The International Monetary Fund has announced that it is recognising Somalia's new government after a 22-year break in relations with the once-chaotic country.

The move is part of a general push by the US, UN and the West toward encouraging rehabilitation there.

The US formally recognized the African nation's new government in January.

This was the first time the US had recognized a Somali government since 1991, when warlords overthrew long-time dictator Siad Barre and then turned on one another.

The UN Security Council in March voted unanimously to partially suspend an arms embargo on Somalia for 12 months for military equipment intended solely to develop the country's security forces and provide security for the Somali people.

Earlier this month, President Barack Obama cleared the way for the US to arm and train Somali forces.

The IMF announced it was recognizing the Somali government of President Hassan Sheikh Mohamud, who took office last September.

The move will allow the IMF to offer Somalia technical assistance and policy advice.

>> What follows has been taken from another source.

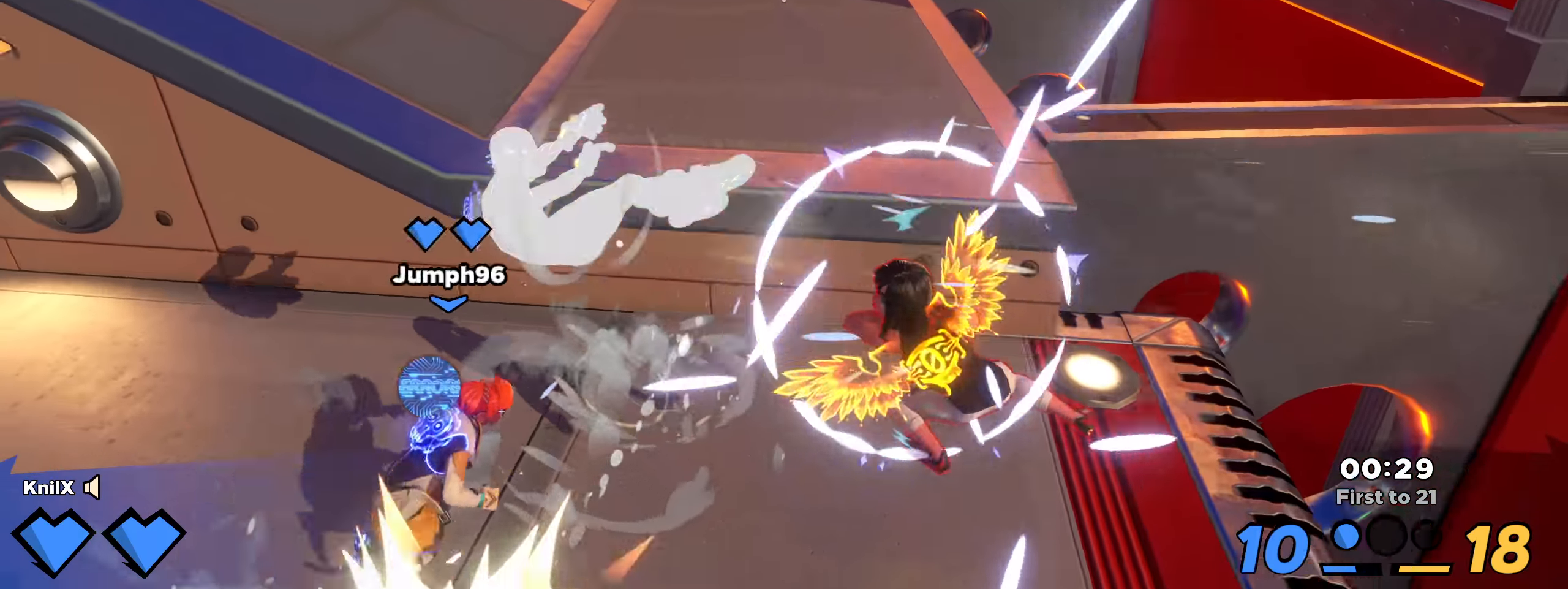
{"keys": ["a", "w"], "mouse": []}
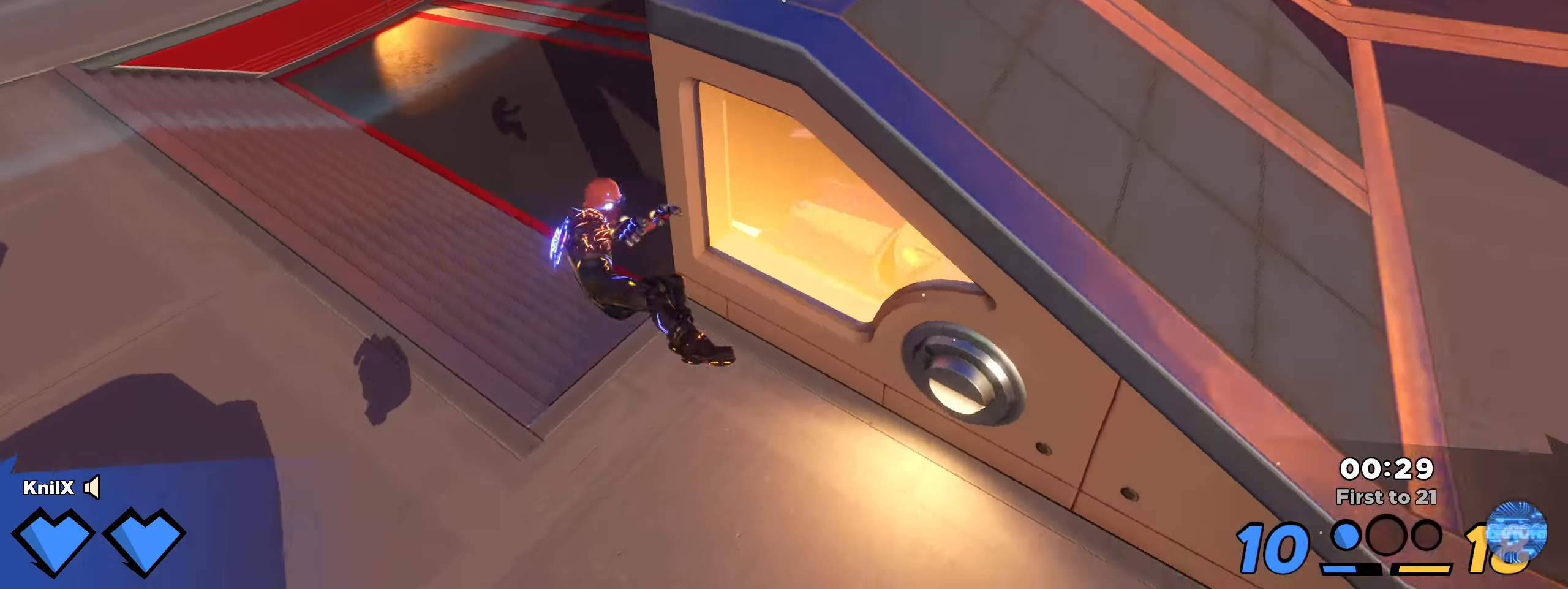
{"keys": ["s", "shift", "space"], "mouse": [], "events": [[67, "w", "up"], [92, "a", "up"], [234, "s", "down"], [267, "shift", "down"], [434, "space", "down"]]}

But the IMF said Somalia will not be able to borrow IMF funds until it repays some $352 million in arrears that it owes the agency.

A relative peace has returned to Somalia's war-battered capital of Mogadishu since African Union forces ousted al-Shabaab - a militant group loosely associated with al-Qaida - from the city over 18 months ago.

But al-Shabaab rebels are not yet defeated, and the US remains concerned about the threat the group could pose to the region's stability.